252-3001-00L	Advanced Topics in Information Systems	2 credits	2S	D. Kossmann, M. Norrie, N. Tatbul Bitim
Abstract	This seminar course will discuss research topics in the area of information systems. We will read recent research papers on a selected topic, and present/discuss them in class. The course is offered every Fall semester.
Objective	The goal is to introduce students to current research, and to enable them to read, understand, and present scientific papers.
252-3500-06L	Information and Communication Systems Does not take place this semester.	2 credits	2S	G. Alonso, D. Kossmann, T. Roscoe, N. Tatbul Bitim
Abstract	The seminar deals with a current topic in distributed information systems. Students are expected to attend the entire seminar, choose a topic for presentation (may be either a collection of research papers or describing a system and/or evaluating a concrete product). Students are evaluated in the knowledge gained, the presentation made and the report they will present at the end of the semester.
Objective	In this edition (HS 2008): The seminar course will look at new architectures for data processing systems brought about by recent trends in hardware design such as multi-core and parallel processing.
263-3000-00L	Massively Parallel Data Analysis with MapReduce Does not take place this semester.	5 credits	2V + 2A	D. Kossmann, G. Alonso, T. Roscoe, N. Tatbul Bitim
Abstract	The purpose of this course is to teach students how to carry out massively parallel data analysis using MapReduce as the programming abstraction and Hadoop on top of a (large) cluster of machines in order to get hands on experience and solve real problems.
Objective
Content	Many applications involve the processing and analysis of huge amounts of data. Typical examples are Web-scale search engines (such as Google, MSN, or Yahoo), new Web applications such as Flickr or Google Maps, and scientific applications (e.g., in the life sciences or physics). A typical analysis of this data would, for instance, detect certain behavior patterns in a Web log or the detection of star constellations in telescope images. Given the amounts of data that need to be analyzed, parallelization on large clusters of machines is a must in order to get acceptable response times. The idea is to partition the data into "chunks" and process a large set of chunks in parallel. The first large-scale implementation of this idea on thousands of machines was implemented by Google using the so-called MapReduce paradigm. MapReduce is a programming framework designed for the analysis of masses of data. Its implementation makes use of the Google File System (GFS) which is a distributed file system designed to store peta-bytes of data on thousands of machines. Recently, Yahoo and the Apache Foundation launched an open-source implementation of MapReduce and a distributed file system. This implemenation is called Hadoop and has been shown to scale up to 2000 machines.

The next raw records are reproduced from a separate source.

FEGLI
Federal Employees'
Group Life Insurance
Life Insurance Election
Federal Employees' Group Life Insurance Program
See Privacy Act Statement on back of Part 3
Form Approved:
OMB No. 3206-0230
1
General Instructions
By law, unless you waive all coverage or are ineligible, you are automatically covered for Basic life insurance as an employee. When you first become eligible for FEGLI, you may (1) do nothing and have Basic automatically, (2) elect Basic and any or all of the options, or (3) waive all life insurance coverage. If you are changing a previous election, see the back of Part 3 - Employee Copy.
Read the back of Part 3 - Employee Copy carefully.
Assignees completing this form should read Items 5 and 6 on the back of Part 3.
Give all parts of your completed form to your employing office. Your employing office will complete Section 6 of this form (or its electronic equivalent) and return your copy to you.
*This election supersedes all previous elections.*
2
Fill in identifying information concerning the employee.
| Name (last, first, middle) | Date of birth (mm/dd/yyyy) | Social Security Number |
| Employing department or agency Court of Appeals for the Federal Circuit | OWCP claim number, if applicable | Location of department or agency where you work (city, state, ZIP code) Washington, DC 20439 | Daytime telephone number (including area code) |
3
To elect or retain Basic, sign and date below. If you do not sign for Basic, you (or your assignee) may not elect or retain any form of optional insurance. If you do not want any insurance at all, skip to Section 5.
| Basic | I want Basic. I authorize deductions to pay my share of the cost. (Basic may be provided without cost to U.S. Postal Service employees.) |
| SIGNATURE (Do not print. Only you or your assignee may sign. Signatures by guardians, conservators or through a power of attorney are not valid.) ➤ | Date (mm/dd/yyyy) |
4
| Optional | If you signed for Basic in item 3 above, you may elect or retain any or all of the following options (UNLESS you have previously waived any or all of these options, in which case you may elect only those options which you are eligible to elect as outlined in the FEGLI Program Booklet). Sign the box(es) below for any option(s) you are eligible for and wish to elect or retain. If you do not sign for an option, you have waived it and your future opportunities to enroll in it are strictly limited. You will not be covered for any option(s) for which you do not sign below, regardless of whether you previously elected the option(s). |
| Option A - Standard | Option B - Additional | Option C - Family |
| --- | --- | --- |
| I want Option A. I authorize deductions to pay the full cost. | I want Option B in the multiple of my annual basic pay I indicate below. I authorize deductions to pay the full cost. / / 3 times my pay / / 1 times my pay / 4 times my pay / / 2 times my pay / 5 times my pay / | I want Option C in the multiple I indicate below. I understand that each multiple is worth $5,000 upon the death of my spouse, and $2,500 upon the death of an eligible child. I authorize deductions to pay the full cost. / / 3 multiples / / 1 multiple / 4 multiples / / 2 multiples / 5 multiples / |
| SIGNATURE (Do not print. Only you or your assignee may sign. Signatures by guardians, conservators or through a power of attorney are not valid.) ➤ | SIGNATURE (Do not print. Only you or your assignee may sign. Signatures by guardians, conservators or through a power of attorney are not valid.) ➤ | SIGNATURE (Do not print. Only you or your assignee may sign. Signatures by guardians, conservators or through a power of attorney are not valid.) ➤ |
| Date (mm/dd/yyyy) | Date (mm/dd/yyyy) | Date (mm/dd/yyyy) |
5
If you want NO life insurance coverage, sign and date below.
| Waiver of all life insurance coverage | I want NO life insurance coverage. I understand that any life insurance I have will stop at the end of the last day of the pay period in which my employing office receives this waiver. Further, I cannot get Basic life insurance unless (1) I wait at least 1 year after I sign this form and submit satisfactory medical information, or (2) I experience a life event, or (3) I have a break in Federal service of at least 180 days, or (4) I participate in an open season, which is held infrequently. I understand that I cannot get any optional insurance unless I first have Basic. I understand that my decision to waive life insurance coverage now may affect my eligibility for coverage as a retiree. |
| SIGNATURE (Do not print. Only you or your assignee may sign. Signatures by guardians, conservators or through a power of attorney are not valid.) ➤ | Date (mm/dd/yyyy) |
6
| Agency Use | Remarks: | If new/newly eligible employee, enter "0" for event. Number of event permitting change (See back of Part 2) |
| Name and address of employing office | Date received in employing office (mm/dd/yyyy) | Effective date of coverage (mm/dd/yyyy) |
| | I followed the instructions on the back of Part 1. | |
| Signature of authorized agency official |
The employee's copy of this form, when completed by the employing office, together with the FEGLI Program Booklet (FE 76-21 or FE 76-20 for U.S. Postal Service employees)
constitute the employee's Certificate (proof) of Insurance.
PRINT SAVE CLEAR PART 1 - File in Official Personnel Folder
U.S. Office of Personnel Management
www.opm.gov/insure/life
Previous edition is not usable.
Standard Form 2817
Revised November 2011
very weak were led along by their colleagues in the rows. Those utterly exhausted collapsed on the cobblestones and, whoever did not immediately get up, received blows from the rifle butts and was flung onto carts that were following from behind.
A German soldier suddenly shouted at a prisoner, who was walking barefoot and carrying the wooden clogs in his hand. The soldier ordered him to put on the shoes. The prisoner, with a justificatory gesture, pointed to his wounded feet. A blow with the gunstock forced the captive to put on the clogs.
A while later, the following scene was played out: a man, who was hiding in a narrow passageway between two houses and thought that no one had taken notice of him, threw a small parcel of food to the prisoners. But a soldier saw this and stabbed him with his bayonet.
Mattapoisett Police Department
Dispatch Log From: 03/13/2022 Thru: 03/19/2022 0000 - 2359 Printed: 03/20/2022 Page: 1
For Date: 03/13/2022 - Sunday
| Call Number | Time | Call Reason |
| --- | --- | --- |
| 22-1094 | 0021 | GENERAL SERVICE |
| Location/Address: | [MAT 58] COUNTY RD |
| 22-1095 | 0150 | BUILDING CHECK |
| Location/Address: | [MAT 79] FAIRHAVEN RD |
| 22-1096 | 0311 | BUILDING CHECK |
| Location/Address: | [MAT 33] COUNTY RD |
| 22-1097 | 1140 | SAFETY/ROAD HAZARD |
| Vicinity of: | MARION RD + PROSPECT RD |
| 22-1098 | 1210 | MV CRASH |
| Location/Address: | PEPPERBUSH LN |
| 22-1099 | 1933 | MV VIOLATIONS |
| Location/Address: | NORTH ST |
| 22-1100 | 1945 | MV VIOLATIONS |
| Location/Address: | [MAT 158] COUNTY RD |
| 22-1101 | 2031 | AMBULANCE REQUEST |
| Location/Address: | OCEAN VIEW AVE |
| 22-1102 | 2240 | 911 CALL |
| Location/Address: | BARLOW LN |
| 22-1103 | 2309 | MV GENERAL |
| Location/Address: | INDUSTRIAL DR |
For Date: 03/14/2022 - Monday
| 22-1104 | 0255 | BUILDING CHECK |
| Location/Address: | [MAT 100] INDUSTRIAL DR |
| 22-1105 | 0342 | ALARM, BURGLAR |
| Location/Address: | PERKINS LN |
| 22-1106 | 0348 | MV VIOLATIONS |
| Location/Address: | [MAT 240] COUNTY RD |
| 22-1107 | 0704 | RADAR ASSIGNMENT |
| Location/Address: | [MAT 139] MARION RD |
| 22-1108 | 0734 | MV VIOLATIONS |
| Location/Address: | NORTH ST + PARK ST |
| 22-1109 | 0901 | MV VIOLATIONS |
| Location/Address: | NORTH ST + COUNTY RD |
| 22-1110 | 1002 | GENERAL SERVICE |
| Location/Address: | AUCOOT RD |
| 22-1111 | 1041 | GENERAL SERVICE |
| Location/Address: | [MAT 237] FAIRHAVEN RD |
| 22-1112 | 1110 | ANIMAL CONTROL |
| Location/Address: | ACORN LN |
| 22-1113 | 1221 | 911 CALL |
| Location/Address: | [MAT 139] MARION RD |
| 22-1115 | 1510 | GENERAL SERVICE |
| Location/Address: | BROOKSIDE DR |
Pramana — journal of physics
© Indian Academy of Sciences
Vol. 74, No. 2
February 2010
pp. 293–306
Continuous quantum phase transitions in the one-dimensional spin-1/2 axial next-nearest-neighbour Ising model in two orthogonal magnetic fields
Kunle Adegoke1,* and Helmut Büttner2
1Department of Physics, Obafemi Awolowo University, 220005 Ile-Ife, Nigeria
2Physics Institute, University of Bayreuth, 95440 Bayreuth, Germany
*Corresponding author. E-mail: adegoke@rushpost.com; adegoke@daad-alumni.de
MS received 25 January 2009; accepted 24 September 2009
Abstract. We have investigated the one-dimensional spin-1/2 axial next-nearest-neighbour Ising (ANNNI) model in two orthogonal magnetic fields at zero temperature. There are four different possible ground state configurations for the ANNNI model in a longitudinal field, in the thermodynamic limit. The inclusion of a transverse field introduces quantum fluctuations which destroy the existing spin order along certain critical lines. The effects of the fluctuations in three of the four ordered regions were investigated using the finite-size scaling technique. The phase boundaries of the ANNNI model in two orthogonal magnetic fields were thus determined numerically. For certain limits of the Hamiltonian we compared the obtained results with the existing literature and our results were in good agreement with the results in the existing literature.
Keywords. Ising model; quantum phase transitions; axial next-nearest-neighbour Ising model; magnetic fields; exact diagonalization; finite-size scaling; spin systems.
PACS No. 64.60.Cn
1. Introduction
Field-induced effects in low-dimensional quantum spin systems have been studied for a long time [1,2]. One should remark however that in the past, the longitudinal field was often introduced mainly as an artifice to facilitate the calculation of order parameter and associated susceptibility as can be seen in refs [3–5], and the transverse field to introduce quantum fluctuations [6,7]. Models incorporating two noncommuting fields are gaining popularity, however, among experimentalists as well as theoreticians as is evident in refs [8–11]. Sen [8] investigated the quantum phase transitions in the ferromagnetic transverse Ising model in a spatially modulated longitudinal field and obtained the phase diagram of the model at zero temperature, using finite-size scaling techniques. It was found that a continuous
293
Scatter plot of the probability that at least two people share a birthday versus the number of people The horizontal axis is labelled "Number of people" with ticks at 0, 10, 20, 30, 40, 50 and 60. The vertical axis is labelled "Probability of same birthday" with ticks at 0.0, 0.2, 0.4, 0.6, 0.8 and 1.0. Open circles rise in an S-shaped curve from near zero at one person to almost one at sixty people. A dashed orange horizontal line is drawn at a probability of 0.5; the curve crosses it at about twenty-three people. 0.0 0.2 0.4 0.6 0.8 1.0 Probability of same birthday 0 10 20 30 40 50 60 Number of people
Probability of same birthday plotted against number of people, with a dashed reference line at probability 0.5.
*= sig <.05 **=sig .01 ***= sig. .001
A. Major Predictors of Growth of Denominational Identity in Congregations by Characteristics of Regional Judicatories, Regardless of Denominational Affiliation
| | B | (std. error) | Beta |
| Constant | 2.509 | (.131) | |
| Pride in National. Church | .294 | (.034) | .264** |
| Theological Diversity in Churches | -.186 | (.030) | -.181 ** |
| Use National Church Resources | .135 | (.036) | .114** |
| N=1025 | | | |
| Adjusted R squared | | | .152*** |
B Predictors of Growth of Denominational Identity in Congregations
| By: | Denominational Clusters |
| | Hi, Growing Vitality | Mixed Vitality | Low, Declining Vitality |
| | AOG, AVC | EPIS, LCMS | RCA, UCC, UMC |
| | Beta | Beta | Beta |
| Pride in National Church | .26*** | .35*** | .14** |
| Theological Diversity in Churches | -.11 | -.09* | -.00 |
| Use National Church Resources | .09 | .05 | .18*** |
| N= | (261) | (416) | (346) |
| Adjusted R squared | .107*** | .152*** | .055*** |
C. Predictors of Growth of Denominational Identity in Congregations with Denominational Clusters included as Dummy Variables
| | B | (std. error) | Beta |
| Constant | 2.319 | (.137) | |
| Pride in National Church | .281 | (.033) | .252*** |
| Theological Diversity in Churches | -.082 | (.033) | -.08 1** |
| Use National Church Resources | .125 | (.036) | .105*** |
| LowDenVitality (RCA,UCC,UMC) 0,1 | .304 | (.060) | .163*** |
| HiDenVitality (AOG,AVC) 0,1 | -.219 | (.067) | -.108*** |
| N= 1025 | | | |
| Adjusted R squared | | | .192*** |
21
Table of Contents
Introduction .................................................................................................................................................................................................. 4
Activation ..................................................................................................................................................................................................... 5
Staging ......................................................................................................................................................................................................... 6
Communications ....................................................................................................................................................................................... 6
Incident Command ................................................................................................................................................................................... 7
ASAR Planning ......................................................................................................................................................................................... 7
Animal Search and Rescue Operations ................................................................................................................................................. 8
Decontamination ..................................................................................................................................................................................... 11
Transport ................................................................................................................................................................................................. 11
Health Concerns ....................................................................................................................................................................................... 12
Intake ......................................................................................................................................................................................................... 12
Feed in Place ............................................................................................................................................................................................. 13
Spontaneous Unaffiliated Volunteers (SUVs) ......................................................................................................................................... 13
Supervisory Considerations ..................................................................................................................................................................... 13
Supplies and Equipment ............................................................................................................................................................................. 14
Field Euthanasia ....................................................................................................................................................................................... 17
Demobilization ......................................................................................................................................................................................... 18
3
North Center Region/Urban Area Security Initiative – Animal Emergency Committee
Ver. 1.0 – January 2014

Google is establishing a data center for Academic use with 1000 machines that operates using Hadoop. This data center can potentially be used to run programs as part of this course. The purpose of this course is to teach students how to carry out massively parallel data analysis using MapReduce as the programming abstraction and Hadoop on top of a (large) cluster of machines in order to get hands on experience and solve real problems. The course will have two parts: a.) Six week of classes in order to understand the underlying technology (distributed file system, scheduling in warehouse-size data centers, and the Sawzall programming language used in the MapReduce framework). b.) Projects: solving a big data analysis problem (e.g., Web log mining, discovering intelligent life in space, etc.)